Noah’s gaze flicked to the one-way mirror. Was any of that true? He didn’t know what Jessie Olson’s minor at Iowa State was.

Garrett kept going. “She had a little website set up. Just her and me used it. The system was, I would call her, let her know I was thinking of her, and she would post on the website. Messages to me. Things like that.”

“What kind of messages?”

“Things like she was thinking of me. That she loved me. That she wanted to see me.”

“She loved you?”

“Yes. And I loved her.”

Noah nodded. “Was this how you arranged to see her the night she was murdered?”

Scowling, Garrett nodded. He said nothing.

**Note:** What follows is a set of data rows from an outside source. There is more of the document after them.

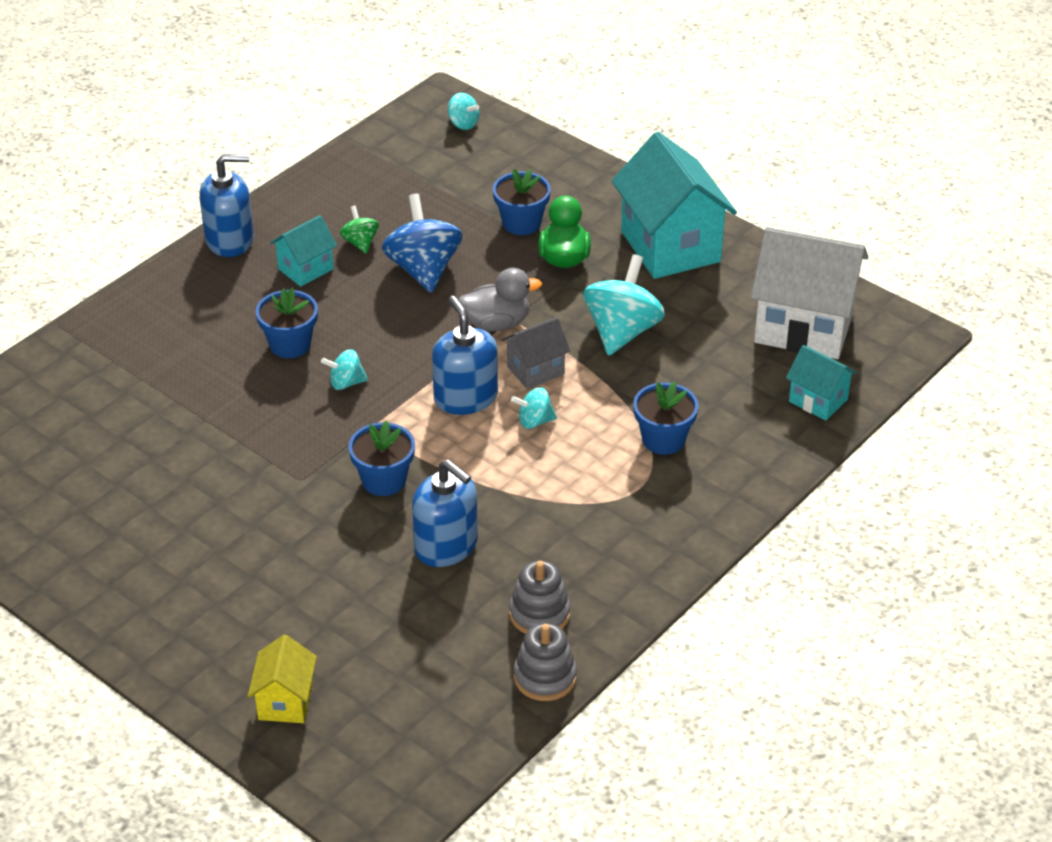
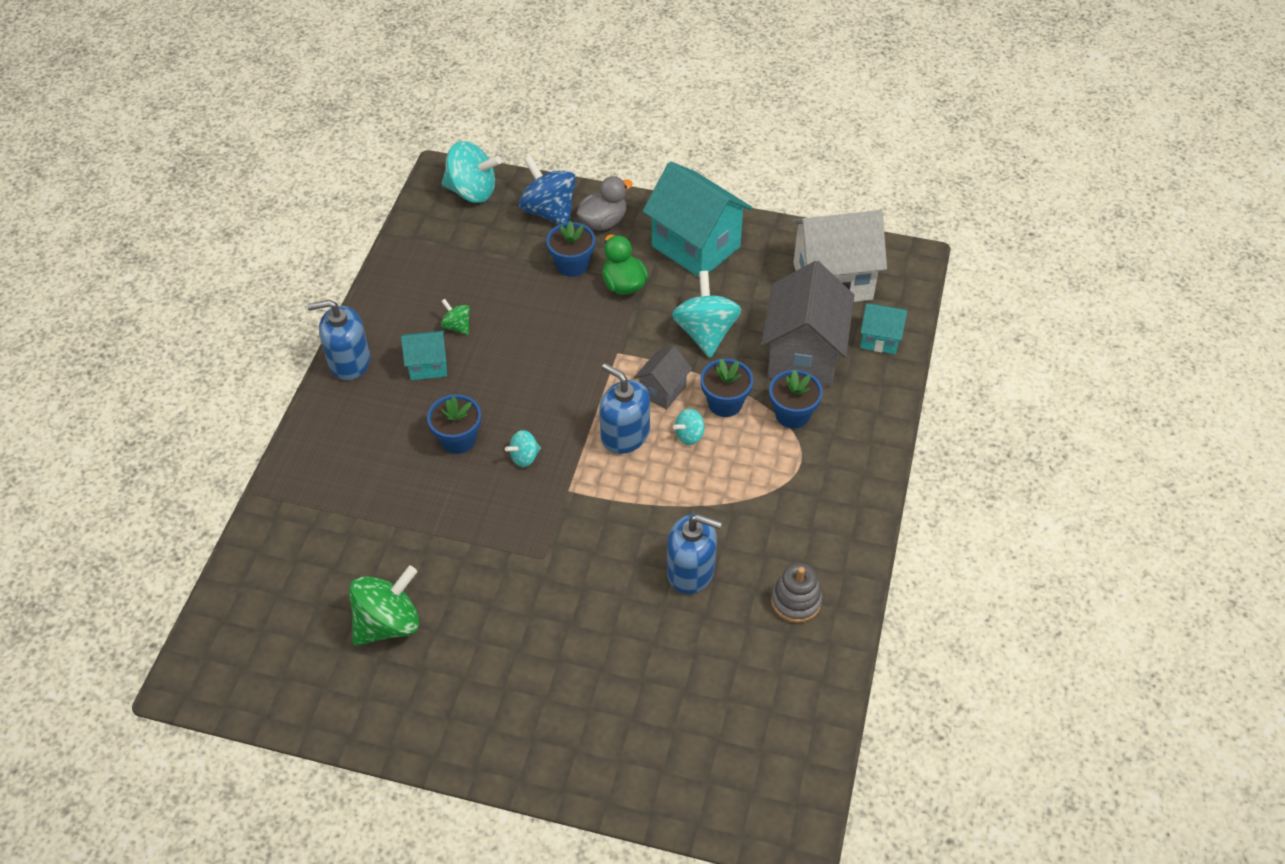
camera: 25 degrees left, 10 degrees up
blue soap dispenser [199,154,254,257] -> blue soap dispenser turned 150 degrees counterclockwise [307,299,370,380]
yellow house [248,635,317,723] -> none
turquoise house [270,215,337,287] -> turquoise house turned 60 degrees clockwise [401,331,447,380]
blue flower pot [348,420,415,496] -> blue flower pot moved to [700,359,753,417]
blue spinning top [382,194,462,293] -> blue spinning top moved to [519,155,576,225]
turquoise spinning top [448,93,479,130] -> turquoise spinning top [441,141,502,203], size x1.99
grey duck [459,268,542,332] -> grey duck moved to [576,176,633,231]
grey stacking toy [514,623,577,701] -> none
none -> green spinning top [349,566,419,646]
none -> grey house [761,261,854,387]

“You see,” Noah said, exhaling, “the thing is, we haven’t found any website Jessie made. We haven’t found any evidence of any website you guys could exchange messages on. We’ve been through her laptop and her dad’s computer, and there’s nothing. Nothing at all that backs up your story. We went to the site you gave us, and there’s nothing.”

Garrett shrugged. “She used her phone. And it was set to disappear. We were trying not to be found out.”

They hadn’t recovered Jessie’s phone. It wasn’t with Jessie when she died, in her bedroom, in the house, or in the yard. Or in a five-hundred-yard perimeter of the Olson home. And it hadn’t sent out a ping or a GPS signal since five thirty the morning Jessie and Bart were murdered, when it suddenly went dead inside their home.

Garrett knew they didn’t have her phone.

Either he was telling the truth, or—

“Tell me about you and Bart Olson.”

Another dark glare as Garrett looked beyond Noah.

“Tell me about the fight you had outside Luther, by the Des Moines river.”

“He didn’t want me anywhere around Jessie. He thought I wasn’t good enough for her. I wasn’t a college graduate, or anything like that.”

“But you did go to college, at least a little bit. Didn’t Bart know about that?”

Garrett set his jaw and glowered at the wall.

“You must be pretty mad at Bart, huh? Getting in the way of you and Jessie?”